> _WORK TO BE COMPLETED_: The exercise asks you to copy every line below in which "Đăng" appears.

Saved data entries
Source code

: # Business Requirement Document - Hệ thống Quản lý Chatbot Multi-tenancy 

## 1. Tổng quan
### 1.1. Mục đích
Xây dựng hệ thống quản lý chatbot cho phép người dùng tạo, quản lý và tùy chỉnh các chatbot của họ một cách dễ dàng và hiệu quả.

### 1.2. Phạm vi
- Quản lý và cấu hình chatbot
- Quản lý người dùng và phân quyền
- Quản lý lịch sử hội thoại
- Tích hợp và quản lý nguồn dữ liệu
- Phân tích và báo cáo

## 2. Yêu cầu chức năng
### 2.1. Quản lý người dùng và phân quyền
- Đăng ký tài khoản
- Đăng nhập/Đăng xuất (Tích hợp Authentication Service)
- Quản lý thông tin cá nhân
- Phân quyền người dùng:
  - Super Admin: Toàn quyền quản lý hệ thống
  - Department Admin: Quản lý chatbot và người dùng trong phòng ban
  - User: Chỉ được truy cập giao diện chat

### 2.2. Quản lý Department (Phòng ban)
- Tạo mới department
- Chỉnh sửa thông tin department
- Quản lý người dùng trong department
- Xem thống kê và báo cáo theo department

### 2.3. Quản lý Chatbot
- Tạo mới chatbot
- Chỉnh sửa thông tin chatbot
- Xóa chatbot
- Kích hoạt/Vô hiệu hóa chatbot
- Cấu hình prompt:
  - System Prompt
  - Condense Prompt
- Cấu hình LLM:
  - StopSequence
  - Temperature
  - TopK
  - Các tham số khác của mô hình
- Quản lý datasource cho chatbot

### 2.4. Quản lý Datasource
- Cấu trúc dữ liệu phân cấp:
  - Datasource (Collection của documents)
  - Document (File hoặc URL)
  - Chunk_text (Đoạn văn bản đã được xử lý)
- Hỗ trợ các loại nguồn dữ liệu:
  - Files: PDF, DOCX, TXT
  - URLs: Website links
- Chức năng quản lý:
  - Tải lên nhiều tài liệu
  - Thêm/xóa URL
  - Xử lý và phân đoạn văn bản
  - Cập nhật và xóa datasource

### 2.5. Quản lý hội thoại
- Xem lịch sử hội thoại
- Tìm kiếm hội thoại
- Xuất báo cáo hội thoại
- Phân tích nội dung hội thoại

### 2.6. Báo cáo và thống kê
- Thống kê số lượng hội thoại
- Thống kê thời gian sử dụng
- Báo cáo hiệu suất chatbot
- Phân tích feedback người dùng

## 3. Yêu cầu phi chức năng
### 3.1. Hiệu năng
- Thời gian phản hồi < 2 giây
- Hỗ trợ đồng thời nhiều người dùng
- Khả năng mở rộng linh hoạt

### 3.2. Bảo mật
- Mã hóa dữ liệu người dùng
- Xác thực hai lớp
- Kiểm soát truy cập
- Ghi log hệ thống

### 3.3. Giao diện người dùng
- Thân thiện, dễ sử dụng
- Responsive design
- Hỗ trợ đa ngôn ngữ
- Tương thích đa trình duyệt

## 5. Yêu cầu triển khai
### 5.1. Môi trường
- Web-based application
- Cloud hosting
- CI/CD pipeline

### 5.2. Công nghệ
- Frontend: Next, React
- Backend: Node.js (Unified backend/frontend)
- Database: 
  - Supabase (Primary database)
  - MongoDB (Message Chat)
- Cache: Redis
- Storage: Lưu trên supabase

> _EXERCISE SOLUTION_:
- Đăng ký tài khoản
- Đăng nhập/Đăng xuất (Tích hợp Authentication Service)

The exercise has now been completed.